Не беспокоясь ни о чем, не заботясь о разосланных погонях, виновник всей этой кутерьмы медленно подходил к старому дому и пруду. Не нужно, думаю, сказывать, что это был Левко. Черный тулуп его был расстегнут. Шапку держал он в руке. Пот валил с него градом. Величественно и мрачно чернел кленовый лес, стоявший лицом к месяцу. Неподвижный пруд подул свежестью на усталого пешехода и заставил его отдохнуть на берегу. Все было тихо; в глубокой чаще леса слышались только раскаты соловья. Непреодолимый сон быстро стал смыкать ему зеницы; усталые члены готовы были забыться и онеметь; голова клонилась… «Нет, эдак я засну еще здесь!» – говорил он, подымаясь на ноги и протирая глаза. Оглянулся: ночь казалась перед ним еще блистательнее. Какое-то странное, упоительное сияние примешалось к блеску месяца. Никогда еще не случалось ему видеть подобного. Серебряный туман пал на окрестность. Запах от цветущих яблонь и ночных цветов лился по всей земле. С изумлением глядел он в неподвижные воды пруда: старинный господский дом, опрокинувшись вниз, виден был в нем чист и в каком-то ясном величии. Вместо мрачных ставней глядели веселые стеклянные окна и двери. Сквозь чистые стекла мелькала позолота. И вот почудилось, будто окно отворилось. Притаивши дух, не дрогнув и не спуская глаз с пруда, он, казалось, переселился в глубину его и видит: наперед белый локоть выставился в окно, потом выглянула приветливая головка с блестящими очами, тихо светившими сквозь темно-русые волны волос, и оперлась на локоть. И видит: она качает слегка головою, она машет, она усмехается… Сердце его разом забилось… Вода задрожала, и окно закрылось снова. Тихо отошел он от пруда и взглянул на дом: мрачные ставни были открыты; стекла сияли при месяце. «Вот как мало нужно полагаться на людские толки, – подумал он про себя. – Дом новехонький; краски живы, как будто сегодня он выкрашен. Тут живет кто-нибудь», – и молча подошел он ближе, но все было в нем тихо. Сильно и звучно перекликались блистательные песни соловьев, и когда они, казалось, умирали в томлении и неге, слышался шелест и трещание кузнечиков или гудение болотной птицы, ударявшей скользким носом своим в широкое водное зеркало. Какую-то сладкую тишину и раздолье ощутил Левко в своем сердце. Настроив бандуру, заиграл он и запел:
- Ой, ти, мiсяцю, мiй мiсяченьку!
- I ти, зоре ясна!
- Ой, свiтiть там по подвiр,
- Де дiвчина красна[21].
Окно тихо отворилось, и та же самая головка, которой отражение видел он в пруде, выглянула, внимательно прислушиваясь к песне. Длинные ресницы ее были полуопущены на глаза. Вся она была бледна, как полотно, как блеск месяца; но как чудна, как прекрасна! Она засмеялась… Левко вздрогнул.

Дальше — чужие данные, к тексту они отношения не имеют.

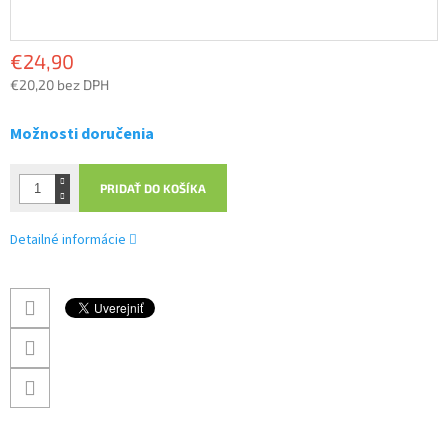
€24,90
€20,20 bez DPH
Jednotková
cena:
Možnosti doručenia
PRIDAŤ DO KOŠÍKA
Detailné informácie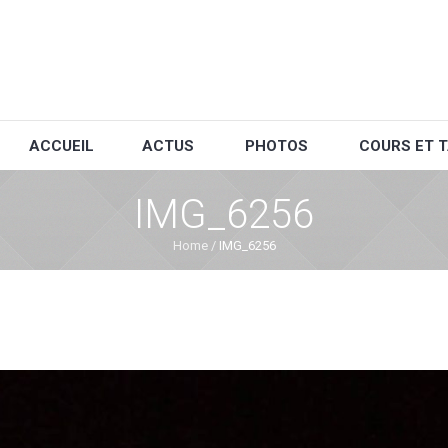
ACCUEIL
ACTUS
PHOTOS
COURS ET T
IMG_6256
Home
/
IMG_6256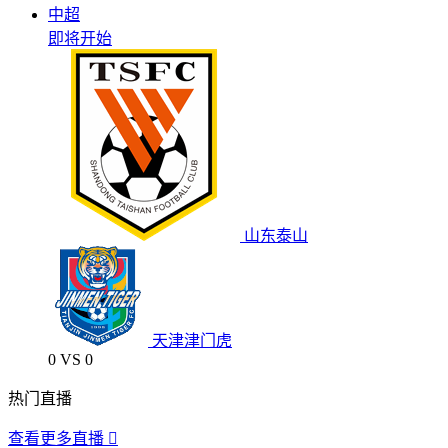
中超
即将开始
山东泰山
天津津门虎
0
VS
0
热门直播
查看更多直播
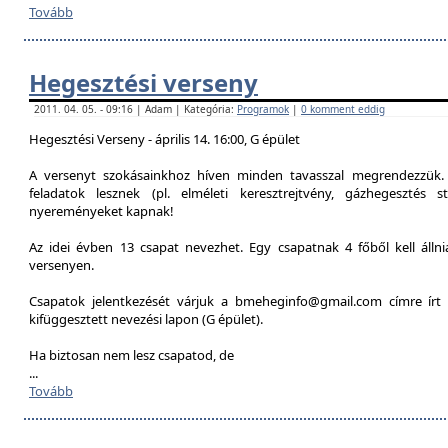
Tovább
Hegesztési verseny
2011. 04. 05. - 09:16 | Adam | Kategória:
Programok
|
0 komment eddig
Hegesztési Verseny - április 14. 16:00, G épület
A versenyt szokásainkhoz híven minden tavasszal megrendezzük. 
feladatok lesznek (pl. elméleti keresztrejtvény, gázhegesztés st
nyereményeket kapnak!
Az idei évben 13 csapat nevezhet. Egy csapatnak 4 főből kell álln
versenyen.
Csapatok jelentkezését várjuk a bmeheginfo@gmail.com címre írt 
kifüggesztett nevezési lapon (G épület).
Ha biztosan nem lesz csapatod, de
...
Tovább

– Спой мне, молодой козак, какую-нибудь песню! – тихо молвила она, наклонив свою голову набок и опустив совсем густые ресницы.
– Какую же тебе песню спеть, моя ясная панночка?

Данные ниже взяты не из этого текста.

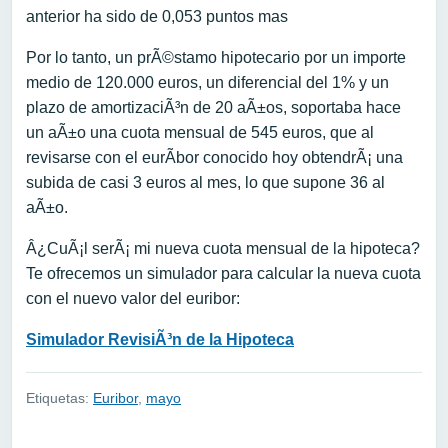
anterior ha sido de 0,053 puntos mas
Por lo tanto, un prÃ©stamo hipotecario por un importe
medio de 120.000 euros, un diferencial del 1% y un
plazo de amortizaciÃ³n de 20 aÃ±os, soportaba hace
un aÃ±o una cuota mensual de 545 euros, que al
revisarse con el eurÃ­bor conocido hoy obtendrÃ¡ una
subida de casi 3 euros al mes, lo que supone 36 al
aÃ±o.
Â¿CuÃ¡l serÃ¡ mi nueva cuota mensual de la hipoteca?
Te ofrecemos un simulador para calcular la nueva cuota
con el nuevo valor del euribor:
Simulador RevisiÃ³n de la Hipoteca
Etiquetas:
Euribor
,
mayo
Navegación de entradas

Слезы тихо покатились по бледному лицу ее.
– Парубок, – говорила она, и что-то неизъяснимо трогательное слышалось в ее речи. – Парубок, найди мне мою мачеху! Я ничего не пожалею для тебя. Я награжу тебя. Я тебя богато и роскошно награжу! У меня есть зарукавья, шитые шелком, кораллы, ожерелья. Я подарю тебе пояс, унизанный жемчугом. У меня золото есть… Парубок, найди мне мою мачеху! Она страшная ведьма: мне не было от нее покою на белом свете. Она мучила меня, заставляла работать, как простую мужичку. Посмотри на лицо: она вывела румянец своими нечистыми чарами с щек моих. Погляди на белую шею мою: они не смываются! они не смываются! они ни за что не смоются, эти синие пятна от железных когтей ее. Погляди на белые ноги мои: они много ходили; не по коврам только, по песку горячему, по земле сырой, по колючему терновнику они ходили; а на очи мои, посмотри на очи: они не глядят от слез… Найди ее, парубок, найди мне мою мачеху!..
Голос ее, который вдруг было возвысился, остановился. Ручьи слез покатились по бледному лицу. Какое-то тяжелое, полное жалости и грусти чувство сперлось в груди парубка.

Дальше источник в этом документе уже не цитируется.